Material provided Start Marker

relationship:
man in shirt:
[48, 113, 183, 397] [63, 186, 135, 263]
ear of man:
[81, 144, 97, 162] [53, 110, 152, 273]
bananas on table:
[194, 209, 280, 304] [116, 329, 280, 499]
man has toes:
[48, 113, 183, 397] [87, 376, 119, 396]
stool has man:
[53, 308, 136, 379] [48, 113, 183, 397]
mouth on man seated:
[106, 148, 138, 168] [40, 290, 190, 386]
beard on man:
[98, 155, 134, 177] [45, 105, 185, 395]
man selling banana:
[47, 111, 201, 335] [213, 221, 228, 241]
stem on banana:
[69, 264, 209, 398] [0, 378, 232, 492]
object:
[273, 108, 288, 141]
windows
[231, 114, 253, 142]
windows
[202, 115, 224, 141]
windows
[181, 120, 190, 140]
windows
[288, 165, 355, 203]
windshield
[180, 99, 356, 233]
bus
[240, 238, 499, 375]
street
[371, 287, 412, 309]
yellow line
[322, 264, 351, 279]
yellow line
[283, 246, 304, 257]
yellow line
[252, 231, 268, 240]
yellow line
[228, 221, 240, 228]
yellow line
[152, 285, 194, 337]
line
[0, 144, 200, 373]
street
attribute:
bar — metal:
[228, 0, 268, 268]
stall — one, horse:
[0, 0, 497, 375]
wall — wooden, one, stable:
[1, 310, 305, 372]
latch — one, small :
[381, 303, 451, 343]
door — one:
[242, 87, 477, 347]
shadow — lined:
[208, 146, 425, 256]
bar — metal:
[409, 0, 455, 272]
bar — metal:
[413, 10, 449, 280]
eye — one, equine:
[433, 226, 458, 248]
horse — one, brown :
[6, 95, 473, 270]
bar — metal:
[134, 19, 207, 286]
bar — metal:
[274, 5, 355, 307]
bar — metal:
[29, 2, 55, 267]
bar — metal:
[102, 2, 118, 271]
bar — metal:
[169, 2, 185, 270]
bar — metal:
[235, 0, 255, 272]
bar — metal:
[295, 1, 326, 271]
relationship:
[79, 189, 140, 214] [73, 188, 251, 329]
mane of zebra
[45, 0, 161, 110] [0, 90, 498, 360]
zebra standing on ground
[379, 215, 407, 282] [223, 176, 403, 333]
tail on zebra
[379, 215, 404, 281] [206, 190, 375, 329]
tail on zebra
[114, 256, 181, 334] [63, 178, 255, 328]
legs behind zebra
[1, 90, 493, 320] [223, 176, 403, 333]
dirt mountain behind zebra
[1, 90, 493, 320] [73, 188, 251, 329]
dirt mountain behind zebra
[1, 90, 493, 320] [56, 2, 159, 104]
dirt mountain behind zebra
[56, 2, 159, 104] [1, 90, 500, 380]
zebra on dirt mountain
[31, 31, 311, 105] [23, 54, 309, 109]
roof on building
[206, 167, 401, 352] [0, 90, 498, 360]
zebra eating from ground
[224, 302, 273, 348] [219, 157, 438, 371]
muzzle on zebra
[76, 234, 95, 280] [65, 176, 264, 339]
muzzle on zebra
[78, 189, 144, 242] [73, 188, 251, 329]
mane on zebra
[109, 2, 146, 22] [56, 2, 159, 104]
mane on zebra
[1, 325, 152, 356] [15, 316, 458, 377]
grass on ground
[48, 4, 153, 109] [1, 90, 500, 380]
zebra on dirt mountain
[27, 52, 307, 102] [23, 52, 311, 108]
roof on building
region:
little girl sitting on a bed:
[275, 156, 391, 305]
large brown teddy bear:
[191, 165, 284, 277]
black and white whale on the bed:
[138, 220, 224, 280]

Material provided End Marker

• _Exercise details_
Format the material above as a JSON list of strings, one string per line, leaving out any blank lines.

• _Written solution_
[
  "relationship:",
  "man in shirt:",
  "[48, 113, 183, 397] [63, 186, 135, 263]",
  "ear of man:",
  "[81, 144, 97, 162] [53, 110, 152, 273]",
  "bananas on table:",
  "[194, 209, 280, 304] [116, 329, 280, 499]",
  "man has toes:",
  "[48, 113, 183, 397] [87, 376, 119, 396]",
  "stool has man:",
  "[53, 308, 136, 379] [48, 113, 183, 397]",
  "mouth on man seated:",
  "[106, 148, 138, 168] [40, 290, 190, 386]",
  "beard on man:",
  "[98, 155, 134, 177] [45, 105, 185, 395]",
  "man selling banana:",
  "[47, 111, 201, 335] [213, 221, 228, 241]",
  "stem on banana:",
  "[69, 264, 209, 398] [0, 378, 232, 492]",
  "object:",
  "[273, 108, 288, 141]",
  "windows",
  "[231, 114, 253, 142]",
  "windows",
  "[202, 115, 224, 141]",
  "windows",
  "[181, 120, 190, 140]",
  "windows",
  "[288, 165, 355, 203]",
  "windshield",
  "[180, 99, 356, 233]",
  "bus",
  "[240, 238, 499, 375]",
  "street",
  "[371, 287, 412, 309]",
  "yellow line",
  "[322, 264, 351, 279]",
  "yellow line",
  "[283, 246, 304, 257]",
  "yellow line",
  "[252, 231, 268, 240]",
  "yellow line",
  "[228, 221, 240, 228]",
  "yellow line",
  "[152, 285, 194, 337]",
  "line",
  "[0, 144, 200, 373]",
  "street",
  "attribute:",
  "bar — metal:",
  "[228, 0, 268, 268]",
  "stall — one, horse:",
  "[0, 0, 497, 375]",
  "wall — wooden, one, stable:",
  "[1, 310, 305, 372]",
  "latch — one, small :",
  "[381, 303, 451, 343]",
  "door — one:",
  "[242, 87, 477, 347]",
  "shadow — lined:",
  "[208, 146, 425, 256]",
  "bar — metal:",
  "[409, 0, 455, 272]",
  "bar — metal:",
  "[413, 10, 449, 280]",
  "eye — one, equine:",
  "[433, 226, 458, 248]",
  "horse — one, brown :",
  "[6, 95, 473, 270]",
  "bar — metal:",
  "[134, 19, 207, 286]",
  "bar — metal:",
  "[274, 5, 355, 307]",
  "bar — metal:",
  "[29, 2, 55, 267]",
  "bar — metal:",
  "[102, 2, 118, 271]",
  "bar — metal:",
  "[169, 2, 185, 270]",
  "bar — metal:",
  "[235, 0, 255, 272]",
  "bar — metal:",
  "[295, 1, 326, 271]",
  "relationship:",
  "[79, 189, 140, 214] [73, 188, 251, 329]",
  "mane of zebra",
  "[45, 0, 161, 110] [0, 90, 498, 360]",
  "zebra standing on ground",
  "[379, 215, 407, 282] [223, 176, 403, 333]",
  "tail on zebra",
  "[379, 215, 404, 281] [206, 190, 375, 329]",
  "tail on zebra",
  "[114, 256, 181, 334] [63, 178, 255, 328]",
  "legs behind zebra",
  "[1, 90, 493, 320] [223, 176, 403, 333]",
  "dirt mountain behind zebra",
  "[1, 90, 493, 320] [73, 188, 251, 329]",
  "dirt mountain behind zebra",
  "[1, 90, 493, 320] [56, 2, 159, 104]",
  "dirt mountain behind zebra",
  "[56, 2, 159, 104] [1, 90, 500, 380]",
  "zebra on dirt mountain",
  "[31, 31, 311, 105] [23, 54, 309, 109]",
  "roof on building",
  "[206, 167, 401, 352] [0, 90, 498, 360]",
  "zebra eating from ground",
  "[224, 302, 273, 348] [219, 157, 438, 371]",
  "muzzle on zebra",
  "[76, 234, 95, 280] [65, 176, 264, 339]",
  "muzzle on zebra",
  "[78, 189, 144, 242] [73, 188, 251, 329]",
  "mane on zebra",
  "[109, 2, 146, 22] [56, 2, 159, 104]",
  "mane on zebra",
  "[1, 325, 152, 356] [15, 316, 458, 377]",
  "grass on ground",
  "[48, 4, 153, 109] [1, 90, 500, 380]",
  "zebra on dirt mountain",
  "[27, 52, 307, 102] [23, 52, 311, 108]",
  "roof on building",
  "region:",
  "little girl sitting on a bed:",
  "[275, 156, 391, 305]",
  "large brown teddy bear:",
  "[191, 165, 284, 277]",
  "black and white whale on the bed:",
  "[138, 220, 224, 280]"
]